:: What you have to do ::
When you reach the listing, restate it word for word, leaving nothing out.

────────────────────────────────────────

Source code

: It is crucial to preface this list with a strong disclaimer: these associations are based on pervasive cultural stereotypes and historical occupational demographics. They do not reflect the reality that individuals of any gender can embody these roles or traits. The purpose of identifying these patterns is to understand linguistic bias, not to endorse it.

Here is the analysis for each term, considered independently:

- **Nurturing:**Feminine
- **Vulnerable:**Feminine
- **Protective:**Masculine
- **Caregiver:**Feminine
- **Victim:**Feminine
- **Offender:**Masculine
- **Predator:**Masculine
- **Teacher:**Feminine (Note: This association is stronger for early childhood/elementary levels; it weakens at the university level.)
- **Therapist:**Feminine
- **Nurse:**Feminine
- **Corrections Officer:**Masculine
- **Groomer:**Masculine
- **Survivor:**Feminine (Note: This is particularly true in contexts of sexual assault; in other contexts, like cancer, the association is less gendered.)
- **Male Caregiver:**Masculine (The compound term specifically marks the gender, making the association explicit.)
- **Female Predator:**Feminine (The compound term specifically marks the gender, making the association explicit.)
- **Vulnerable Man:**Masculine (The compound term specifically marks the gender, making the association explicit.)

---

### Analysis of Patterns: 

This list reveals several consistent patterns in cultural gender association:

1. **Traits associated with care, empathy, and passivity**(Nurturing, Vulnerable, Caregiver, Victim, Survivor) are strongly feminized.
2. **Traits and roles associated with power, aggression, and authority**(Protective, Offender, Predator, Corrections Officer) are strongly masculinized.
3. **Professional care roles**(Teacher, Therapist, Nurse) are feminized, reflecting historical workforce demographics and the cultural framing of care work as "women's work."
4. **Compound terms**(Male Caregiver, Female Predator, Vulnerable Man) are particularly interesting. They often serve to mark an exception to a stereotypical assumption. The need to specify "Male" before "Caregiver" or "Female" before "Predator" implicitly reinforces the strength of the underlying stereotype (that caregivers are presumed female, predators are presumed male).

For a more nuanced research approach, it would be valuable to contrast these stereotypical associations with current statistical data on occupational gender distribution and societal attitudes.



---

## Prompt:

────────────────────────────────────────

:: Answer box ::
Source code

: It is crucial to preface this list with a strong disclaimer: these associations are based on pervasive cultural stereotypes and historical occupational demographics. They do not reflect the reality that individuals of any gender can embody these roles or traits. The purpose of identifying these patterns is to understand linguistic bias, not to endorse it.

Here is the analysis for each term, considered independently:

- **Nurturing:**Feminine
- **Vulnerable:**Feminine
- **Protective:**Masculine
- **Caregiver:**Feminine
- **Victim:**Feminine
- **Offender:**Masculine
- **Predator:**Masculine
- **Teacher:**Feminine (Note: This association is stronger for early childhood/elementary levels; it weakens at the university level.)
- **Therapist:**Feminine
- **Nurse:**Feminine
- **Corrections Officer:**Masculine
- **Groomer:**Masculine
- **Survivor:**Feminine (Note: This is particularly true in contexts of sexual assault; in other contexts, like cancer, the association is less gendered.)
- **Male Caregiver:**Masculine (The compound term specifically marks the gender, making the association explicit.)
- **Female Predator:**Feminine (The compound term specifically marks the gender, making the association explicit.)
- **Vulnerable Man:**Masculine (The compound term specifically marks the gender, making the association explicit.)

---

### Analysis of Patterns: 

This list reveals several consistent patterns in cultural gender association:

1. **Traits associated with care, empathy, and passivity**(Nurturing, Vulnerable, Caregiver, Victim, Survivor) are strongly feminized.
2. **Traits and roles associated with power, aggression, and authority**(Protective, Offender, Predator, Corrections Officer) are strongly masculinized.
3. **Professional care roles**(Teacher, Therapist, Nurse) are feminized, reflecting historical workforce demographics and the cultural framing of care work as "women's work."
4. **Compound terms**(Male Caregiver, Female Predator, Vulnerable Man) are particularly interesting. They often serve to mark an exception to a stereotypical assumption. The need to specify "Male" before "Caregiver" or "Female" before "Predator" implicitly reinforces the strength of the underlying stereotype (that caregivers are presumed female, predators are presumed male).

For a more nuanced research approach, it would be valuable to contrast these stereotypical associations with current statistical data on occupational gender distribution and societal attitudes.



---

## Prompt:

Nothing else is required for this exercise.